Text segment -
▼
[swift-evolution] Pitch: Renaming CharacterSet to UnicodeScalarSet
Jay Abbott
jay at abbott.me.uk
Wed Sep 28 23:59:06 CDT 2016
Yes - this is totally confusing. CharacterSet and Set<Character> are
completely different things with different semantics.
I don't know the history, but is CharacterSet simply to have a Swift
equivalent of NSCharacterSet? That seems to be what it is, but since Swift
redefined characters in a better way, this should be removed or called
something else to avoid confusion. You shouldn't have to qualify what you
mean by 'character' in a type name because it diverges from the definition
in the rest of the language.
▲
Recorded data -
▼
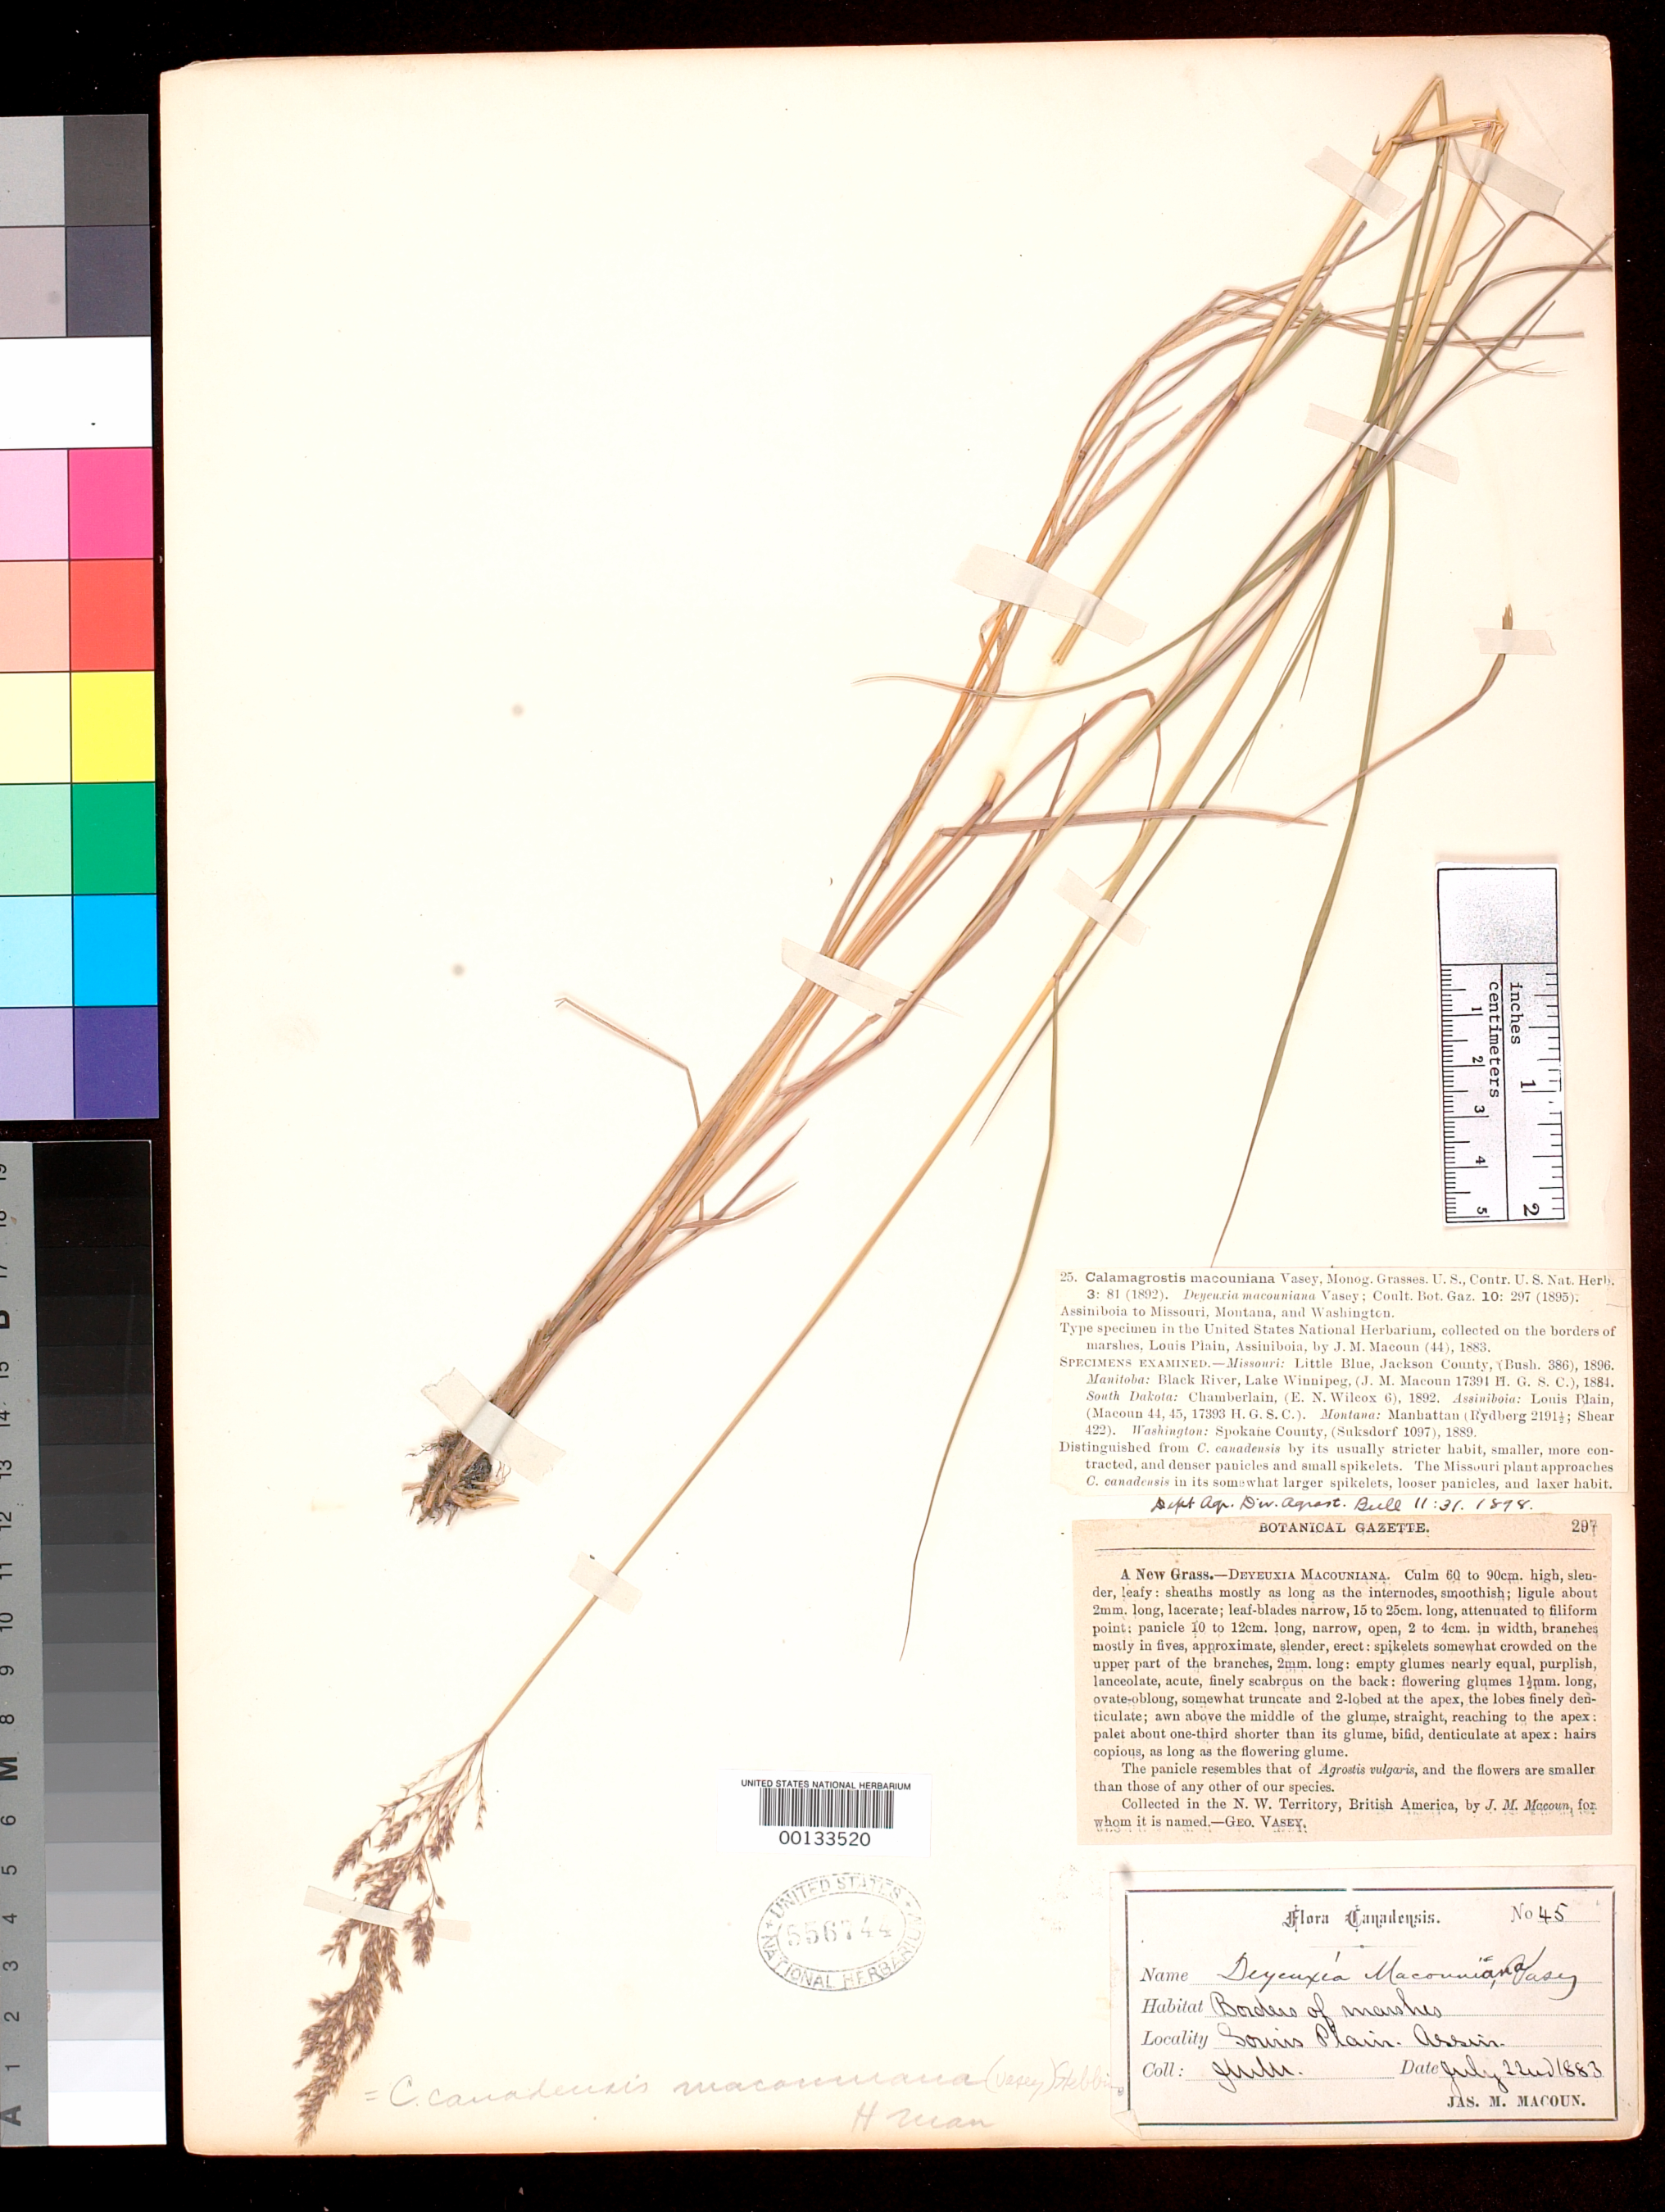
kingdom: Plantae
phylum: Tracheophyta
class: Liliopsida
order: Poales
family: Poaceae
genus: Deyeuxia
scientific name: Deyeuxia macouniana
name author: Vasey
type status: Possible Syntype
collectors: J. M. Macoun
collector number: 45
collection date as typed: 22 Jul 1883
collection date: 1883-07-22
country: Canada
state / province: Northwest Territories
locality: British America.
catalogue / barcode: US 556744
▲
Written exercise - Please copy out, word for word, the full mailing list post about renaming CharacterSet to UnicodeScalarSet.

Result of the exercise -
[swift-evolution] Pitch: Renaming CharacterSet to UnicodeScalarSet
Jay Abbott
jay at abbott.me.uk
Wed Sep 28 23:59:06 CDT 2016
Yes - this is totally confusing. CharacterSet and Set<Character> are
completely different things with different semantics.
I don't know the history, but is CharacterSet simply to have a Swift
equivalent of NSCharacterSet? That seems to be what it is, but since Swift
redefined characters in a better way, this should be removed or called
something else to avoid confusion. You shouldn't have to qualify what you
mean by 'character' in a type name because it diverges from the definition
in the rest of the language.